CLAIRE: Scalable GPU-Accelerated Algorithms for Diffeomorphic Image Registration in 3D
Andreas Mang
TL;DR
CLAIRE advances scalable, GPU-accelerated diffeomorphic image registration by casting it as a PDE-constrained variational problem controlled by a stationary velocity field. It employs a Gauss–Newton–Krylov solver with semi-Lagrangian time integration, mixed-precision GPU kernels, and MPI for memory-distributed computation, enabling 3D brain registrations on large volumes in a few seconds on a single GPU. The framework leverages sophisticated preconditioning (regularization, two-level, and zero-velocity approximations) and parameter continuation to achieve robust convergence and diffeomorphic guarantees, demonstrated on the NIREP dataset with high Dice scores (~0.83–0.84).

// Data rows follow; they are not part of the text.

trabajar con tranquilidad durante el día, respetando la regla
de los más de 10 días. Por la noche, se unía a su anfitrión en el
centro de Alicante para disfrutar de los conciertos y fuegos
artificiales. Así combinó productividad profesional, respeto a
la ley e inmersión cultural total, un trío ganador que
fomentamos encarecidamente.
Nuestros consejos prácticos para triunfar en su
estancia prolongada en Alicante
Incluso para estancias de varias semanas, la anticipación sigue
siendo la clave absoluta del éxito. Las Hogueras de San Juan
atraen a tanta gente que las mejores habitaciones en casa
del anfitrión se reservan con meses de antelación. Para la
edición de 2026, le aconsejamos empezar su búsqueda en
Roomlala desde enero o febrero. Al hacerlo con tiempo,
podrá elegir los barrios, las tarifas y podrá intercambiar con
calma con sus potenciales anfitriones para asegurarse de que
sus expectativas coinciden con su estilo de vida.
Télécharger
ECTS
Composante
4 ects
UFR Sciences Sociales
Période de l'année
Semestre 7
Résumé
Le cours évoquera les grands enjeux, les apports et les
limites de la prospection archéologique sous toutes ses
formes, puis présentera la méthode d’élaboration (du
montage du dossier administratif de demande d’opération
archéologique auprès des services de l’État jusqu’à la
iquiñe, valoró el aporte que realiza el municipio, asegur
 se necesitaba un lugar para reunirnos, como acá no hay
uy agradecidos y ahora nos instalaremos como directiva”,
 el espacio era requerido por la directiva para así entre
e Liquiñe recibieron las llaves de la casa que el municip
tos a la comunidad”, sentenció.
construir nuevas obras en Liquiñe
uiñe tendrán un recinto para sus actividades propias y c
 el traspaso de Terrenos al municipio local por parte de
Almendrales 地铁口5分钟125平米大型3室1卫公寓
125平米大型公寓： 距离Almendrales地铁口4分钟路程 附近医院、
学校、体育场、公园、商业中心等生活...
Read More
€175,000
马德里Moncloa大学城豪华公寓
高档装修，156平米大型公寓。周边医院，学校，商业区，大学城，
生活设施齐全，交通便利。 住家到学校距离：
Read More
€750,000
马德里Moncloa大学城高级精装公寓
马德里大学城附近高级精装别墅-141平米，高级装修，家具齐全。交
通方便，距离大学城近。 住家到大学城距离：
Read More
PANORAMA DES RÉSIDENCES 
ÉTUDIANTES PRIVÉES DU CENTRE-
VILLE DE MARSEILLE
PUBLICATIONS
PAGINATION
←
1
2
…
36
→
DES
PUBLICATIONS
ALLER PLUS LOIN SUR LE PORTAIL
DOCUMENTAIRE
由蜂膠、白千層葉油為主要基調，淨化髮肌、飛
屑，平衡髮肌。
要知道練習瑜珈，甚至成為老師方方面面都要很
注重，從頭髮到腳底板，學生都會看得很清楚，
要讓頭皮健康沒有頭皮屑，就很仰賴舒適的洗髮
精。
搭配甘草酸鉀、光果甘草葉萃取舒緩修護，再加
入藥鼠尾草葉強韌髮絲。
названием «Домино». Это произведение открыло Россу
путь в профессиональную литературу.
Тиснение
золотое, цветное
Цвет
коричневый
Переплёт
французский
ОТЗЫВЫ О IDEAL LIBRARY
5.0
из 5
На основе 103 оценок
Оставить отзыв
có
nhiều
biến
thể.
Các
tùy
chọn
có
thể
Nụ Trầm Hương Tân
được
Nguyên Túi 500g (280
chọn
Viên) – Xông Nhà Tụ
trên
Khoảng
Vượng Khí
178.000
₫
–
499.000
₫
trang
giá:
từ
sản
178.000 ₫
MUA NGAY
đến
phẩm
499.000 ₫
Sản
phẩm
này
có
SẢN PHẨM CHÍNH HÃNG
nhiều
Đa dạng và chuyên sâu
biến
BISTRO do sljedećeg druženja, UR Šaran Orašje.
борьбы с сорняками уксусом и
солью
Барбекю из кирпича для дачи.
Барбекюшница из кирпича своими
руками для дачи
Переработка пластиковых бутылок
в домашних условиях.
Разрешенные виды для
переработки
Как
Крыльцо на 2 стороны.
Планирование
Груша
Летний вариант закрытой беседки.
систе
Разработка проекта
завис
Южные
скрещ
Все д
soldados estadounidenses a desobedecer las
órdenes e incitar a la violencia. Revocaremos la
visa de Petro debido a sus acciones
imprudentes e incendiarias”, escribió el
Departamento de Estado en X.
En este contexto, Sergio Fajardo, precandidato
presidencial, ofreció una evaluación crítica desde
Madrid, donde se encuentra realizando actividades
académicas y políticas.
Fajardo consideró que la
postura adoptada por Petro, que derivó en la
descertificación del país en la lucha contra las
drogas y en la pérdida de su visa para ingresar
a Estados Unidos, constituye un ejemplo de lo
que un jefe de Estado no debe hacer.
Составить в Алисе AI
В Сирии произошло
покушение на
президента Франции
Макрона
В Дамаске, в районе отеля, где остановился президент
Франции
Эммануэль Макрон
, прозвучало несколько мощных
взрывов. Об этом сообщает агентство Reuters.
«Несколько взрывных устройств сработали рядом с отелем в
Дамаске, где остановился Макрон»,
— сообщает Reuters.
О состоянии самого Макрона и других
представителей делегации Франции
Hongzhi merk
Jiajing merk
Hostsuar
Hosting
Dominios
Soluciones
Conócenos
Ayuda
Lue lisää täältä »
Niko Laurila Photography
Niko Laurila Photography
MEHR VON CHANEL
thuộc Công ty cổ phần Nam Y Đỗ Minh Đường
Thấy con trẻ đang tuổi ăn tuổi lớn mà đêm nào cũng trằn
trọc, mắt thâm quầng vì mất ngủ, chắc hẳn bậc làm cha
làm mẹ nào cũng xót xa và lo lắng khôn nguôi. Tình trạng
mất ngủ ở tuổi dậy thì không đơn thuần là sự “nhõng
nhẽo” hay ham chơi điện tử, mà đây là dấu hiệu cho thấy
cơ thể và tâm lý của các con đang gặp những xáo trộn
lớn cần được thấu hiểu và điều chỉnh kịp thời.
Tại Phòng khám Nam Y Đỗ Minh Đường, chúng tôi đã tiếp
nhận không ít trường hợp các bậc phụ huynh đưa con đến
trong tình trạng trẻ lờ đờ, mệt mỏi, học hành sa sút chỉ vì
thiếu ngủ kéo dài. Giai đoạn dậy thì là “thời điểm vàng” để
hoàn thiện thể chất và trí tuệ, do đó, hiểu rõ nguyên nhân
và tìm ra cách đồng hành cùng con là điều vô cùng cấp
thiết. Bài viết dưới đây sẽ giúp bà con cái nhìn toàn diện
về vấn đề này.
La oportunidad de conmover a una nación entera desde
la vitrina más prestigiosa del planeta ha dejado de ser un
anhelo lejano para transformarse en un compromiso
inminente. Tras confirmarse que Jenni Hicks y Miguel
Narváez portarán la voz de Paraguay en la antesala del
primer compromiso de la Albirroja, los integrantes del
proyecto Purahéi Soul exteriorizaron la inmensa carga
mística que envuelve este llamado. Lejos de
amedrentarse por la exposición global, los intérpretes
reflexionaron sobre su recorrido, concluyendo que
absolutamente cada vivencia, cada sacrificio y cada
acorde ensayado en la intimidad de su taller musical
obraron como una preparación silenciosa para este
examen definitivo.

This work offers a practical route to real-time or near-real-time large-scale diffeomorphic registration suitable for clinical workflows and large imaging studies, while outlining limitations and directions for extending to non-stationary velocities, multi-modality similarity measures, and topology-changing scenarios.
Abstract
We present our work on scalable, GPU-accelerated algorithms for diffeomorphic image registration. The associated software package is termed CLAIRE. Image registration is a non-linear inverse problem. It is about computing a spatial mapping from one image of the same object or scene to another. In diffeomorphic image registration, the set of admissible spatial transformations is restricted to maps that are smooth, one-to-one, and have a smooth inverse. We formulate diffeomorphic image registration as a variational problem governed by transport equations. We use an inexact, globalized (Gauss--)Newton--Krylov method for numerical optimization. We consider semi-Lagrangian methods for numerical time integration. Our solver features mixed-precision, hardware-accelerated computational kernels for optimal computational throughput. We use the message-passing interface for distributed-memory parallelism and deploy our code on modern high-performance computing architectures. Our solver allows us to solve clinically relevant problems in under four seconds on a single GPU. It can also be applied to large-scale 3D imaging applications with data that is discretized on meshes with billions of voxels. We demonstrate that our numerical framework yields high-fidelity results in only a few seconds, even if we search for an optimal regularization parameter.